Esses versos, de esperança e amor do poeta Pablo Neruda nos remetem à conturbada trajetória do povo chileno, na construção do destino de um país que foi palco de uma das mais sangrentas e impiedosas ditaduras do nosso continente no século passado.

Uma das duas únicas nações que não possuem fronteiras com o Brasil na América do Sul – pátria de outros poetas e compositores que ajudaram a construir a mística da luta latino-americana, como Violeta Parra e Victor Jara – o Chile se encontra, hoje, às vésperas de mais um momento político decisivo, com as eleições que acabaram tendo de ser definidas em segundo turno, no dia 15 de dezembro.

Não se trata apenas da provável eleição de Michelle Bachelet, com a volta da esquerda, e da Concertação Popular, ao poder, naquele país. Essa eleição chilena é peculiar porque é a primeira a ser feita depois da implantação do voto facultativo. E também porque corresponde à estreia, no plano eleitoral, de uma série de jovens lideranças. A maioria delas, surgida no bojo das manifestações que tomaram conta das ruas, no governo neoliberal de Sebastian Piñera, que está deixando o poder.

No Chile, os protestos estiveram, desde o início, voltados para um tema principal – o avanço do ensino público em um país no qual o ensino particular domina 75% do mercado.
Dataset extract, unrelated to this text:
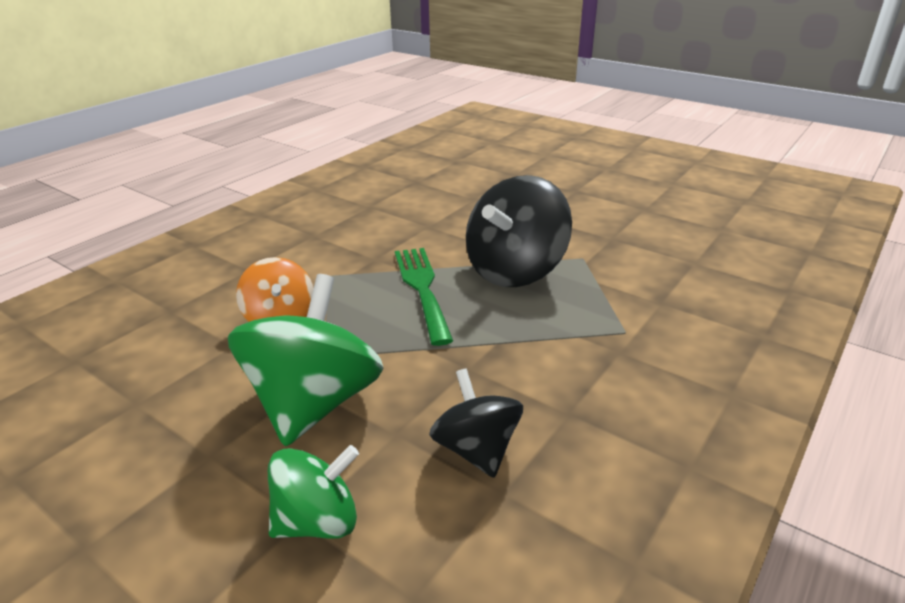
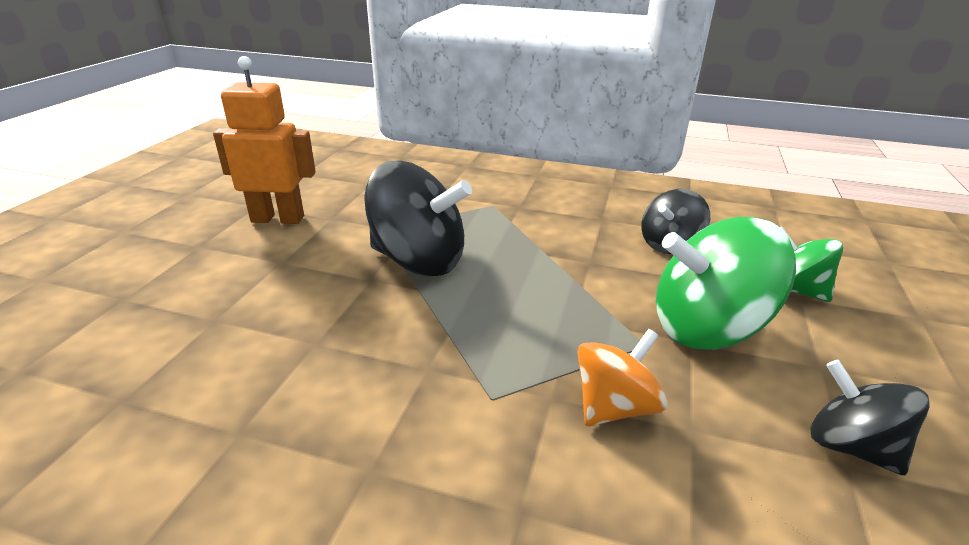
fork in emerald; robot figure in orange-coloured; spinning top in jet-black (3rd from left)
No Brasil, as passeatas que começaram com o movimento do passe livre foram paulatinamente agregando outros temas, como o combate à corrupção e a Copa do Mundo. E por aqui não houve um único segmento na liderança do processo. Infiltraram-se, nos movimentos iniciais, grupos “apartidários” que se opõem não apenas ao governo Dilma, mas, ao próprio sistema democrático.

Com o fim da obrigatoriedade de voto, no Chile, menos de 50% dos eleitores compareceram às urnas, o que pode agravar a governabilidade, a partir do próximo governo – a oposição poderá alegar – insidiosamente – que ele não estará representando a maioria da população. Um grupo de estudantes invadiu o escritório de campanha de Bachelet, depois das eleições, para afirmar que a questão política não estava nas urnas, mas nas ruas – lembrando as manifestações.
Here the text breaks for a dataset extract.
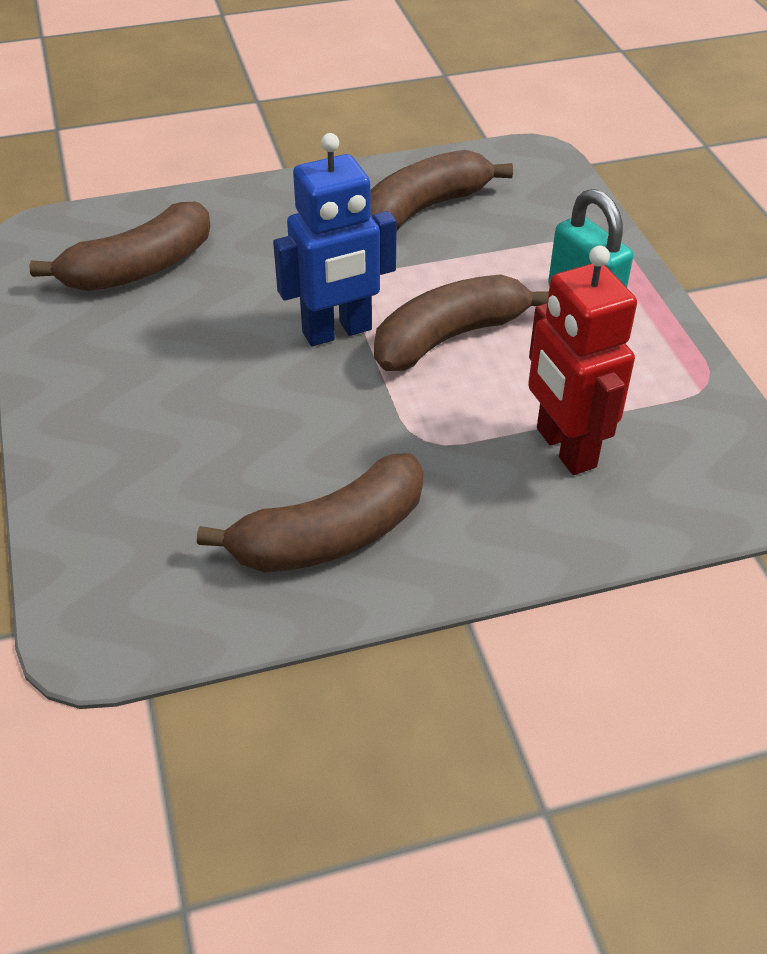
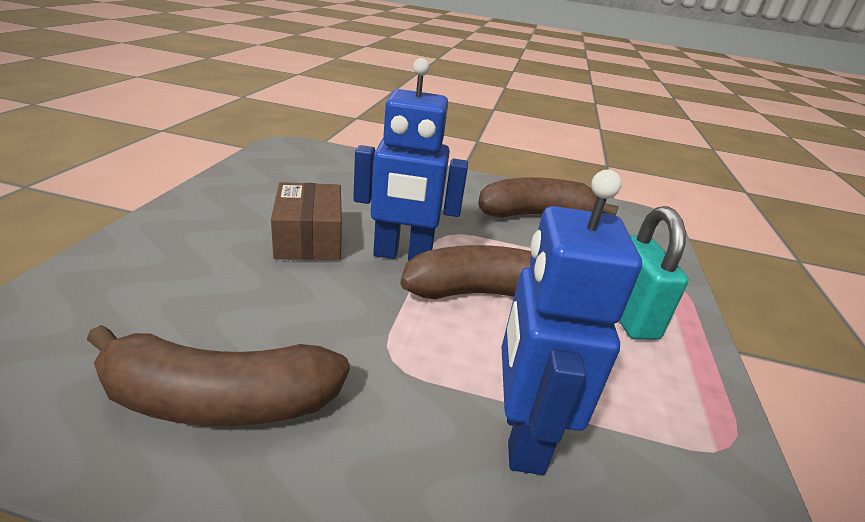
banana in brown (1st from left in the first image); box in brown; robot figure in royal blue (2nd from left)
E outros dirigentes do movimento estudantil que colocou o governo Sebastian Piñera contra a parede conseguiram se eleger para a Câmara dos Deputados, nas eleições legislativas de 17 de novembro: Camila Vallejo e Karol Cariola, pelo Partido Comunista; Gabriel Boric, eleito pela Esquerda Autónoma; e Giorgio Jackson, pela oposição democrática, vão defender, no parlamento, a bandeira da “educação de qualidade e gratuita”. No Chile, a juventude foi às ruas, a partir de maio de 2011, de cara limpa e com uma bandeira definida.

No Brasil, lideranças autênticas, como as do Movimento do Passe Livre, foram ofuscadas por grupos fascistas que impediram, na base da agressão, o direito de manifestação partidária. E muitos jovens preferiram esconder o rosto atrás das camisetas pretas dos black blocs, e das máscaras de Guy Fawkes, estas, inspiradas no discurso direitista dos vídeos virais de grupos definidos como Anonymous e do movimento #ChangeBrazil!.

Mesmo assim, cabem as perguntas: as jovens lideranças chilenas poderão influenciar, decisivamente, a história de seu país, para além do projeto da Concertación Democrática, de Michelle Bachelet? Eles já provaram – apesar de terem protestado – que é possível levar a sua causa das ruas para ocupar o parlamento, e dar sequência às suas reivindicações. Quantas jovens lideranças, surgidas nas manifestações deste ano, no Brasil, poderão fazer o mesmo e se transformar em deputados, nas eleições de 2014?